Just as in the developed world, we have our rising middle class professionals who are at ease in the competitive global village, and we also have our “left-behinds” — those without the skills needed to make them employable and without the unusual character-traits of job-creators.

Goodhart praises Germany for having managed the Anywhere-Somewhere balance best, with its much greater focus on “the middling and the local” — not least through its apprenticeship system that continues to confer respect on even basic jobs.

In Britain by contrast the apprenticeship system never recovered from the de-industrialisation of the 1980s.
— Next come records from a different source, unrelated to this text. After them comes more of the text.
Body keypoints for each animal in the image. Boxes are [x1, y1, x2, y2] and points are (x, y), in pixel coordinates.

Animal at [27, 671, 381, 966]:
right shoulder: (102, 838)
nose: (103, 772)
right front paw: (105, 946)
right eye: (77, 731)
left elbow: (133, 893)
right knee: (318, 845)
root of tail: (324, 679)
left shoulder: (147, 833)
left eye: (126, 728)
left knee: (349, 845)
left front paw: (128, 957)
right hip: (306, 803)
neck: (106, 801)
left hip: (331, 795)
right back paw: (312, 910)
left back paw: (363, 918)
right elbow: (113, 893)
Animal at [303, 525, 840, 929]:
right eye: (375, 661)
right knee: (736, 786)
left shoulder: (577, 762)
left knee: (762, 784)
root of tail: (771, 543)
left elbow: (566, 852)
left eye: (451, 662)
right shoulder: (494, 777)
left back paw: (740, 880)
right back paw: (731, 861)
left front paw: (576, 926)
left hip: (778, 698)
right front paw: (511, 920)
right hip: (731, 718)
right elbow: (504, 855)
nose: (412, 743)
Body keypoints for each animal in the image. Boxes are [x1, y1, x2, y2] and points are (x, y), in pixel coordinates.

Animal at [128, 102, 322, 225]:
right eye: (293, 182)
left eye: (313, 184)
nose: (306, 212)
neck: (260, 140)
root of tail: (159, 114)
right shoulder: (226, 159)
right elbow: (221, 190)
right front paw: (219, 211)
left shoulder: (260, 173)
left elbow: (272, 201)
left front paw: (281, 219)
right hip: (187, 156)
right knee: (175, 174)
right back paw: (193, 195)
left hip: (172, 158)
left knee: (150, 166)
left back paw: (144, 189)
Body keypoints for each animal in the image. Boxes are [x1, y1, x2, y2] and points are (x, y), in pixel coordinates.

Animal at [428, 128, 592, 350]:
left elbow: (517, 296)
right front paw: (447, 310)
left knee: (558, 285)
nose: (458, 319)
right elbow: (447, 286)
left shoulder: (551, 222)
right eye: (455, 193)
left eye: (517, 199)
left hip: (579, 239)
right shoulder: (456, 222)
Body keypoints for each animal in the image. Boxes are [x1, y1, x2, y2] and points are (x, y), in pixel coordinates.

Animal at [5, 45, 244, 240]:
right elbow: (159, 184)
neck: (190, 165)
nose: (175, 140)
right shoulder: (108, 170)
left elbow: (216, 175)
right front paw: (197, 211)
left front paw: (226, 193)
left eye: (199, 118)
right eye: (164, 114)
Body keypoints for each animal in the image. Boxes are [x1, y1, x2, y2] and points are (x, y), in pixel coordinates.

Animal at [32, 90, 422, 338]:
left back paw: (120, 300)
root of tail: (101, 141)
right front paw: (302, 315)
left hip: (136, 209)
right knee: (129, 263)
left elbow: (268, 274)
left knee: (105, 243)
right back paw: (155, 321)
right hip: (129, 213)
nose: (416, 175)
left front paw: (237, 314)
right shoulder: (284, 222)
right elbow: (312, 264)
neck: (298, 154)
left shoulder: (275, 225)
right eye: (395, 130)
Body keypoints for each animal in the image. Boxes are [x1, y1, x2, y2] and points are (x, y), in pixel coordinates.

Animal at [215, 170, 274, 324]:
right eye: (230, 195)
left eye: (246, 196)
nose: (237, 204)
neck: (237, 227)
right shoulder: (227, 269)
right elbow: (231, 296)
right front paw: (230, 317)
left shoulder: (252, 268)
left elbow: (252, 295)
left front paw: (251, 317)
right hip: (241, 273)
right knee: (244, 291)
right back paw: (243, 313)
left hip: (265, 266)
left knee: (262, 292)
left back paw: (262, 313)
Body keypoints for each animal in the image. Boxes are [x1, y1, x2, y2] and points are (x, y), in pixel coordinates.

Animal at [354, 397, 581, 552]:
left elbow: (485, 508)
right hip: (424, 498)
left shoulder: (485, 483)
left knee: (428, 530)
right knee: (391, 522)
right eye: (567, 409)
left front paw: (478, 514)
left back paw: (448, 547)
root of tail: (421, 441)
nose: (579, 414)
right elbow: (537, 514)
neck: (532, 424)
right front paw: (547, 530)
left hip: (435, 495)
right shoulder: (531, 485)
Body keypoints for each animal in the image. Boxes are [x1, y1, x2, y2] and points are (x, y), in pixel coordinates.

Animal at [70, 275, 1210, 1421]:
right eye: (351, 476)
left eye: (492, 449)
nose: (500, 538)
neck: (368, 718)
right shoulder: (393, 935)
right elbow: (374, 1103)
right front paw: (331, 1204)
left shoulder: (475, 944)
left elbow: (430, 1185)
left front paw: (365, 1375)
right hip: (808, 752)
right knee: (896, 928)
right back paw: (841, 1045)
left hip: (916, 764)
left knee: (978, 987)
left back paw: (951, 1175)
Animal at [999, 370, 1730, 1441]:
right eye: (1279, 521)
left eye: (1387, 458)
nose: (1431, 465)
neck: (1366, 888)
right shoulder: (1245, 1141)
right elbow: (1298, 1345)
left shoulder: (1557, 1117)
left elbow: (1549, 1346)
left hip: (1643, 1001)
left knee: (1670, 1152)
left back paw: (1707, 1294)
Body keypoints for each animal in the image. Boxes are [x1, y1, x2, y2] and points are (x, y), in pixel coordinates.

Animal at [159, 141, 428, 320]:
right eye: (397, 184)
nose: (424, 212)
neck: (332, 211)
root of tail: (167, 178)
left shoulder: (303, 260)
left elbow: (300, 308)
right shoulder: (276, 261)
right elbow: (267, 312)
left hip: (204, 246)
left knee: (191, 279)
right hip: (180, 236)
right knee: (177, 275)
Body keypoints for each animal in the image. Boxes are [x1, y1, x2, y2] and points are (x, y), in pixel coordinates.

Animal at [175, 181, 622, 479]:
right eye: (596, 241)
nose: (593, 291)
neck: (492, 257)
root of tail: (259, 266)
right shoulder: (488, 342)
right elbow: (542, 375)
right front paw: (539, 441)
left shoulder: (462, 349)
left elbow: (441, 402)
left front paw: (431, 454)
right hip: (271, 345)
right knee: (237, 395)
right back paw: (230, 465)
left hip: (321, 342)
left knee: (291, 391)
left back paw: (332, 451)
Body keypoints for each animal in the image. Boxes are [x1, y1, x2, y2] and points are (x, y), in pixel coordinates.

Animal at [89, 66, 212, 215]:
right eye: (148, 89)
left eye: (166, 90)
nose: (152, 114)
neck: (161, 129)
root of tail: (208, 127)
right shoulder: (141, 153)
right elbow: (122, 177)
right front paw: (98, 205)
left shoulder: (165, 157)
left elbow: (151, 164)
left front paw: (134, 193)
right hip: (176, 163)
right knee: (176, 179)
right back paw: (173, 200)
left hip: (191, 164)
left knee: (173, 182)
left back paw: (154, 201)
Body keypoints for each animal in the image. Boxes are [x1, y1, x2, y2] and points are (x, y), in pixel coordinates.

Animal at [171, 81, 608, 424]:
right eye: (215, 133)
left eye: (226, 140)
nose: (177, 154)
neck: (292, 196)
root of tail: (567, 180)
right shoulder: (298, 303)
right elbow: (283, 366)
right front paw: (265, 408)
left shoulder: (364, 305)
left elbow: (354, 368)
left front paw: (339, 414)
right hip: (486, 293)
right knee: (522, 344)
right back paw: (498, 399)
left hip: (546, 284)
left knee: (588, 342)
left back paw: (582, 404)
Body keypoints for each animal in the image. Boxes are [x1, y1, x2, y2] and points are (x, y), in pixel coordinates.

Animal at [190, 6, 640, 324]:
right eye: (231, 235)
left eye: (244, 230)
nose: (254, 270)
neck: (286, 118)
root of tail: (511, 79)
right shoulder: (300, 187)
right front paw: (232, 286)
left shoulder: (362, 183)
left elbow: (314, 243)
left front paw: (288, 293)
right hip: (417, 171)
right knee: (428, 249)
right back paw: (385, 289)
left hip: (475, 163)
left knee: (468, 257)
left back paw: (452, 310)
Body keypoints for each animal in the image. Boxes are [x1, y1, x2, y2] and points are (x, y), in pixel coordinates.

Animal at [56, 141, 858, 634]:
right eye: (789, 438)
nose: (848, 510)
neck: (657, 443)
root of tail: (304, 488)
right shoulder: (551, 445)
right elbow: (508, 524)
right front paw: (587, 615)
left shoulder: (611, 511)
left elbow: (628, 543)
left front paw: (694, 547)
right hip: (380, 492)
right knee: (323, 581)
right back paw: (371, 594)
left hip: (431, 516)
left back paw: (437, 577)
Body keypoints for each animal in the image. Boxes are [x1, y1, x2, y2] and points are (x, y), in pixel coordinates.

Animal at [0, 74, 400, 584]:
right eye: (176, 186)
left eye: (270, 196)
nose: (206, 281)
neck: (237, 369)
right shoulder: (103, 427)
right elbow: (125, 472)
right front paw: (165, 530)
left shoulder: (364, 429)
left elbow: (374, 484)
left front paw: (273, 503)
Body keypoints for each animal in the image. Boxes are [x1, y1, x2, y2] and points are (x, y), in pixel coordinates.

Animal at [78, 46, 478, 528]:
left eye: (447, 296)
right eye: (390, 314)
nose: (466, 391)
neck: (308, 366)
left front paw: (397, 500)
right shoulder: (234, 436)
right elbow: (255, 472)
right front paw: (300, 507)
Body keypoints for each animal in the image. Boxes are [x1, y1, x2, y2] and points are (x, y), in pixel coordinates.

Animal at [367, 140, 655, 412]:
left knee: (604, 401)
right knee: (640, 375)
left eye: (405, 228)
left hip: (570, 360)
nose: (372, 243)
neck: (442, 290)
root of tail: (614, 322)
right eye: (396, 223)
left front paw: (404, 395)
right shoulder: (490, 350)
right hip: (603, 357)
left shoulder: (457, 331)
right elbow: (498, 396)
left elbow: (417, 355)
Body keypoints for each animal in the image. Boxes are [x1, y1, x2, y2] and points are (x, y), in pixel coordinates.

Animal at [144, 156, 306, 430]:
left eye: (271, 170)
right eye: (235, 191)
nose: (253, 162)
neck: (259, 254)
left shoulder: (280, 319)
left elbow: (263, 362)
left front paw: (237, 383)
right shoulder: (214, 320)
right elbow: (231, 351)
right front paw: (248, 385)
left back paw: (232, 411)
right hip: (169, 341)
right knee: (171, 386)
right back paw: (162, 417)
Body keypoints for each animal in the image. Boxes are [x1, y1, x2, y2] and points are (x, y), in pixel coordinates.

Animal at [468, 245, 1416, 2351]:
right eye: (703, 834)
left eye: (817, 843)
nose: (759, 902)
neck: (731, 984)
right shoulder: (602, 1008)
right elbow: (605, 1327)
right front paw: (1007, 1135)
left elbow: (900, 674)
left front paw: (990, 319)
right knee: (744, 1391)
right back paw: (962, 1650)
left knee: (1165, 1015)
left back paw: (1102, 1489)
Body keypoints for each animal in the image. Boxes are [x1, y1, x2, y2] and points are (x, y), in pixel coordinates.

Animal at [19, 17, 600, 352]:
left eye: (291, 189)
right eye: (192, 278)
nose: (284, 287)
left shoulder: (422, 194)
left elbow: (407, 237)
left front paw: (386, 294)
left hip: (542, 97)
They “went out of intellectual fashion”, writes Goodhart, perhaps wrongly considered too job-specific to be of use in this era of flexibility.

And like here (indeed perhaps acting as our inspiration) polytechnics were upgraded to universities, leaving an awful vacuum of institutions offering technical and vocational training.

Like here too, in Britain these skills and qualifications are looked down upon, making the low demand for them out of balance with the great shortage of those who possess them.

At least now, here as elsewhere, there is a realisation of this folly, and steps are being taken to fill the void.

Goodhart calls for leaders who not only understand the feelings and aspirations of both Somewheres and Anywheres but can find ways of bringing them closer together rather than merely appealing to one or the other for their support.

His appeal is aimed primarily at the British ones, but surely they apply equally to ours. As we launch on our journey through 2018 I close by wishing my readers a fruitful one, whether they be Somewheres or Anywheres or Inbetweeners.